Senior doctors are leaving A&E units in Britain, with one in 25 emergency consultants emigrating last year.

In 2013, 44 of the most senior A&E doctors left Britain, with most seeking employment in Australia, New Zealand and Canada. That is compared to just 15 in 2012 and two in 2009.

Over the past four years, nearly 100 consultants have left A&E units, with nine emigrating in January 2014 alone.

There are staffing issues across the board, as last year it was announced that half of A&E training posts are unfilled, with junior doctors choosing to specialise in other areas of medicine.

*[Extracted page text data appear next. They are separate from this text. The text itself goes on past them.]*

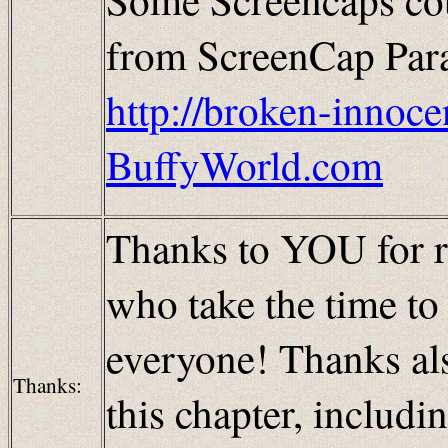
from ScreenCap Parad
http://broken-innoce
BuffyWorld.com
Thanks to YOU for re
who take the time t
everyone! Thanks al
Thanks:
this chapter, includi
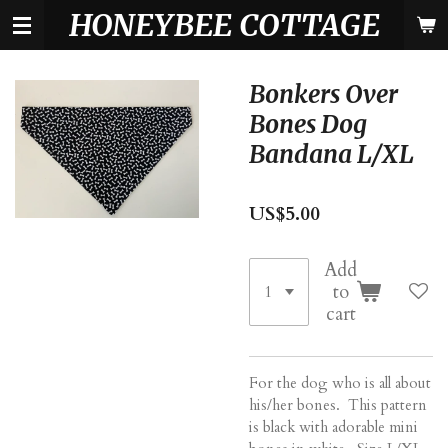
HONEYBEE COTTAGE
Skip
to
main
content
Bonkers Over
Bones Dog
Bandana L/XL
US$5.00
Add
to
cart
For the dog who is all about
his/her bones. This pattern
is black with adorable mini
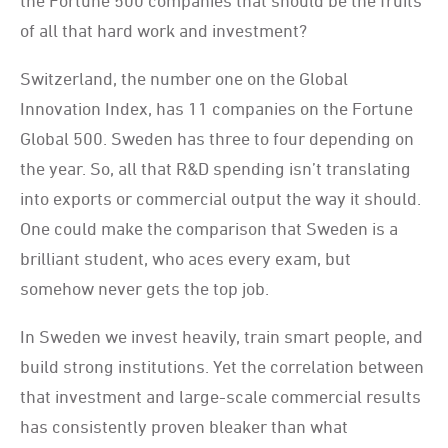
the Fortune 500 companies that should be the fruits
of all that hard work and investment?
Switzerland, the number one on the Global
Innovation Index, has 11 companies on the Fortune
Global 500. Sweden has three to four depending on
the year. So, all that R&D spending isn’t translating
into exports or commercial output the way it should.
One could make the comparison that Sweden is a
brilliant student, who aces every exam, but
somehow never gets the top job.
In Sweden we invest heavily, train smart people, and
build strong institutions. Yet the correlation between
that investment and large-scale commercial results
has consistently proven bleaker than what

Cliff Mann, president of the College of Emergency Medicine, blamed the rising pressure placed upon A&E practitioners.

“At times it’s obvious that staff are running around like headless chickens trying to cope and patients do report that people in A&E are exhausted and burning out”, he said.

Katherine Murphy, chief executive of the Patient’s Association, described the figures as “shocking”. She added:

“Many of these patients are very vulnerable and in extreme pain and discomfort and need reassurance that they will be examined and treated by competent staff in the A&E.”

Shadow health secretary Andy Burnham said: “These worrying new figures raise the alarming prospect that A&E in England is now trapped in a downward spiral. A&E doctors have left the NHS in droves because of the relentless pressure.

“Hospital A&Es in England have missed the government’s waiting target for 46 weeks running. The government cannot evade responsibility for creating this vicious circle.”